Why Create a Protocol

A protocol is a road map for your review. It should contain detailed descriptions of your hypothesis, anticipated data sources, data extraction, appraisal tool, team responsibilities, methodology, etc. 

Creating a protocol at the beginning of a process adds to transparency and reduces bias by ensuring the review was planned ahead of time. Planning ahead increases the likelihood of adhering to the methodology and reduces the potential for HARK (Hypothesis After Results are Known). Planning ahead also helps the team anticipate challenges, develop workflow, and identify team needs well in advance.

A protocol strengthens the review by requiring teams to clearly state their hypotheses, what new knowledge they hope to generate, and other elements such as a group's working hypothesis, inclusion/exclusion criteria, funding sources, how the team will screen data, etc. By clearly stating and adhering to the research goals and methods, protocols help teams reduce potential bias.

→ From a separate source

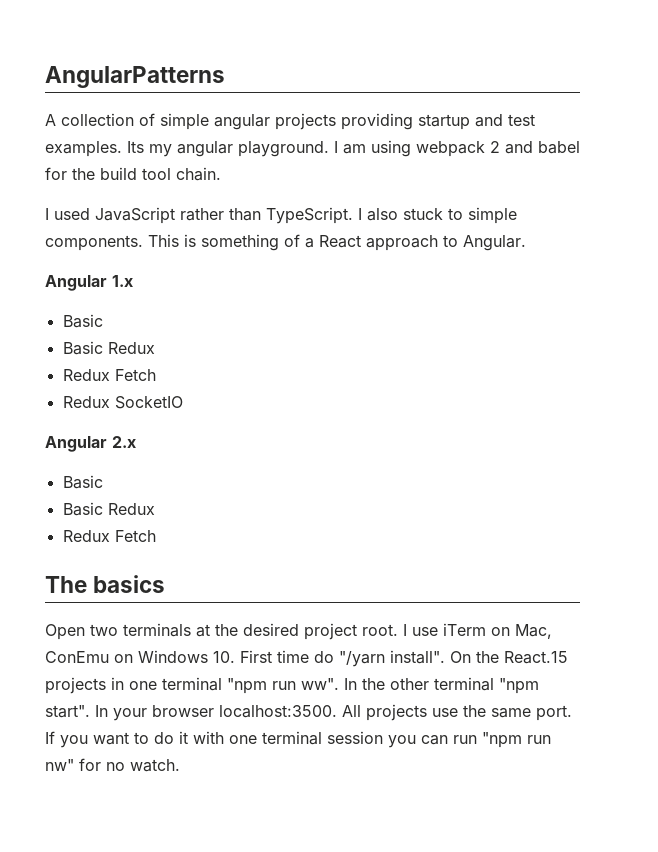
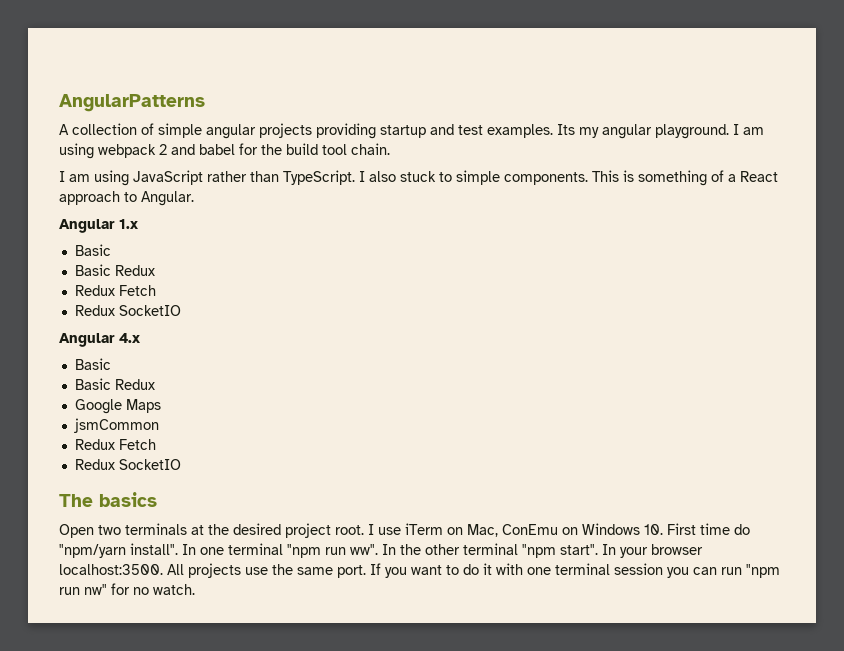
[54,208,90,220] used -> [69,170,129,186] am using
[112,436,136,448] [62,475,103,489] [62,502,155,516] [62,530,156,542] 2.x // Basic // Basic Redux // Redux Fetch -> [119,333,140,343] [74,358,111,370] [74,378,155,390] [74,399,161,414] [73,418,159,433] [74,439,156,450] [74,459,181,470] 4.x // Basic // Basic Redux // Google Maps // jsmCommon // Redux Fetch // Redux SocketIO
[339,650,568,667] [45,677,124,694] "/yarn install". On the React.15 projects in -> [59,543,196,558] "npm/yarn install". In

Apart from clearly setting expectations for the team, a well built protocol should give a team a head start on writing their manuscript, because all the things described in a protocol are also foundational parts of a systematic review. 

While it is not expected that teams conducting scoping reviews create protocols, it is useful for scoping review teams to create one for the same reasons.

Registering a protocol is important because a registered protocol can help teams avoid duplicating the exact same review question, or build the potential for collaboration between teams on similar projects.